40歳男性、腰の痛みを訴えて来院されました。
発症当初は痛みがひどく座っているのもつらかったそうですが、今は自転車に乗っての移動中、もしくは歩行中に痛くなってくるとのことです。
レントゲン検査の結果は骨の異常ナシとのことでした。
徒手検査所見でも、椎間板ヘルニアを示すようなものはないのですが、左臀部の下方に位置する坐骨結節周辺に硬結と圧痛がありました。いわゆる坐骨神経痛様の痛みです。
この位置に存在する筋肉は頭に近い方から大腿方形筋、半膜様筋、大腿二頭筋長頭、半腱様筋です。

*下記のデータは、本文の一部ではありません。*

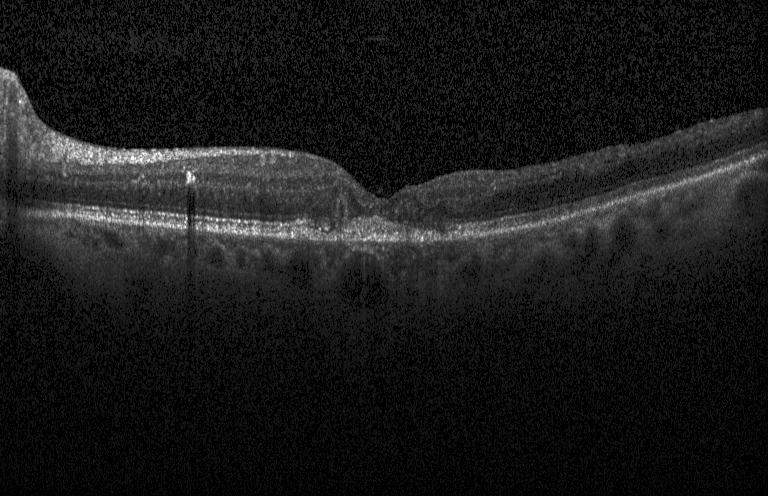

Finding: a choroidal neovascular membrane.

これらは殿筋に分類される大腿方形筋以外はすべて腿の筋肉(腿の後面につく筋肉を総称してハムストリングスと言います)です。
歩行でも自転車でも使いますから、その付着部周辺が痛くなることは十分に考えられます。
こういう疾患を特に「ハムストリング付着部炎」と言います。
一般的には運動などで傷めるケースが多いですが、この男性のように原因がよくわからない場合もあります。
筋肉が骨に付着するところは違う組織同士がつながっているため、普段の生活で微細な損傷や断裂が起き、次第に炎症が強くなると痛みがひどくなるわけです。

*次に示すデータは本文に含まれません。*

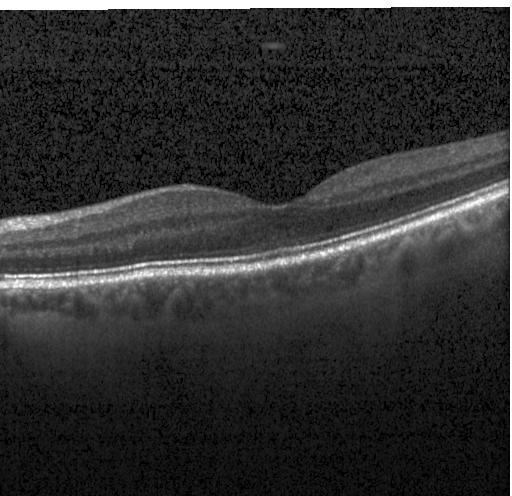

OCT B-scan · through the macula. The scan shows no evidence of choroidal neovascularization, diabetic macular edema, or drusen.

聞き慣れない疾患名なのは、レントゲン検査やMRIなどで引っかからないからです。
前にもお話ししましたが、こういった画像所見が得られない非特異性腰痛は腰痛全体の80%を占めると言われています。
治療は患部そのものを狙いますが、場合によって身体の他の場所を探る必要もあります。
この男性も患部そのものを狙った治療ではほとんど反応しませんでしたが、からだ全体を診て治療したところ、付着部の痛みが和らぎました。